Conflict, when dislodged from its conventional understanding as a process and system of war and destruction exclusively, may be apprehended as an experimental method for analysis and synthesis, as a potent resource for pedagogy, for disruptive design and for the production of theory. In this sense, conflict produces more than the eradication of (the possibility of) life and its supporting structures: conflict produces transitional spaces at different scales, of differentiated material ecologies and site-specific meanings in relation to their global position. Conflicts are both locations and explanations of often ‘seductive’ images of destruction offered by popular (and other) media: ruined architectures, dead (or barely alive) bodies, forced migratory movements, impermanent infrastructures and settlements, as well as the tracing and construction of borders, real-estate driven post-war reconstruction processes, etc.

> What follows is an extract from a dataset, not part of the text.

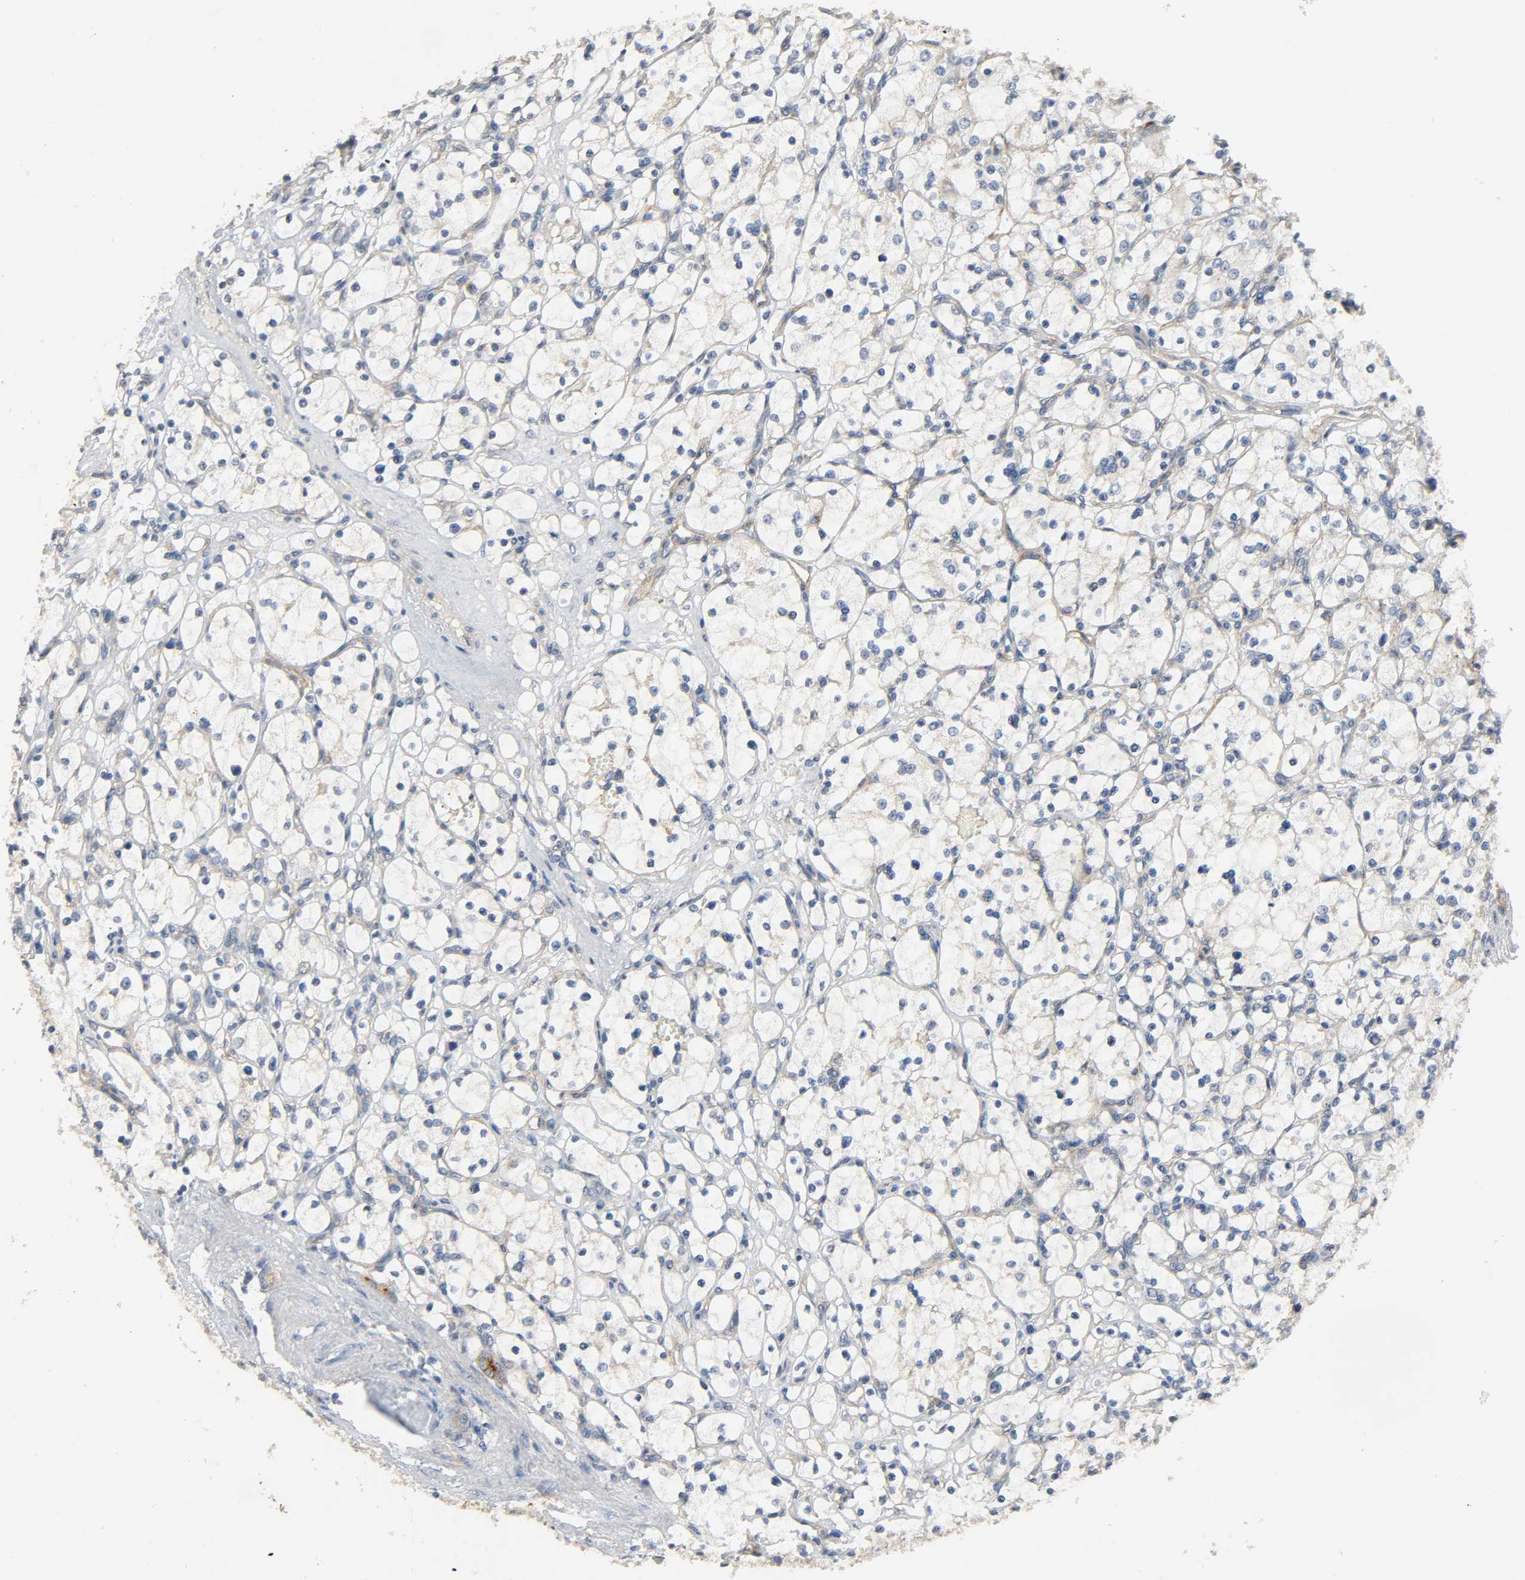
{"staining": {"intensity": "weak", "quantity": ">75%", "location": "cytoplasmic/membranous"}, "tissue": "renal cancer", "cell_type": "Tumor cells", "image_type": "cancer", "snomed": [{"axis": "morphology", "description": "Adenocarcinoma, NOS"}, {"axis": "topography", "description": "Kidney"}], "caption": "Immunohistochemical staining of human renal cancer (adenocarcinoma) demonstrates low levels of weak cytoplasmic/membranous positivity in approximately >75% of tumor cells.", "gene": "ARPC1A", "patient": {"sex": "female", "age": 83}}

The emphasis on the mediatic aspect in the concept of conflict, may be seen as a way of triggering trans- and interdisciplinary discussions, conversations and encounters that serve as a negotiation between conditions of violence and new — or alternative — possibilities for everyday life. Artistic mediations could be as effective as violence in resolving conflicts, but operate through other means and through other channels, thus truly producing new power relations and alternative ways of political struggle. This exposing of conflict and violence through the artistic work is an activist act, but more importantly an artistic and technological mediation. The agency of the artistic work in terms of conflict, then, is situated in the capacity of visualising the conflict, creating awareness of its consequences, its side-effects, its collateral damage. And the creating of awareness and the becoming of fertile ground for protest and the creation of alternative realities.
At a three-day conference held at the TU Delft on November 6-8, 2019 researchers, scholars, activists, practitioners and artists presented individual papers that addressed the relationships between spatiality, mediation and conflict from a variety of perspectives. In addition to academic paper contributions, the conference welcomed other proposals in different formats and media: audio-visual material (film, video, photography), digital or physical archives, experimental design proposals, installations, performances, etc.
The thematic core of the conference explored new — or innovative — theoretical and methodological approaches and insights on: (1) Spaces of conflict as transitional spaces of material interactions between violence and everyday life; and (2) Spaces of memory as transformative space of violence).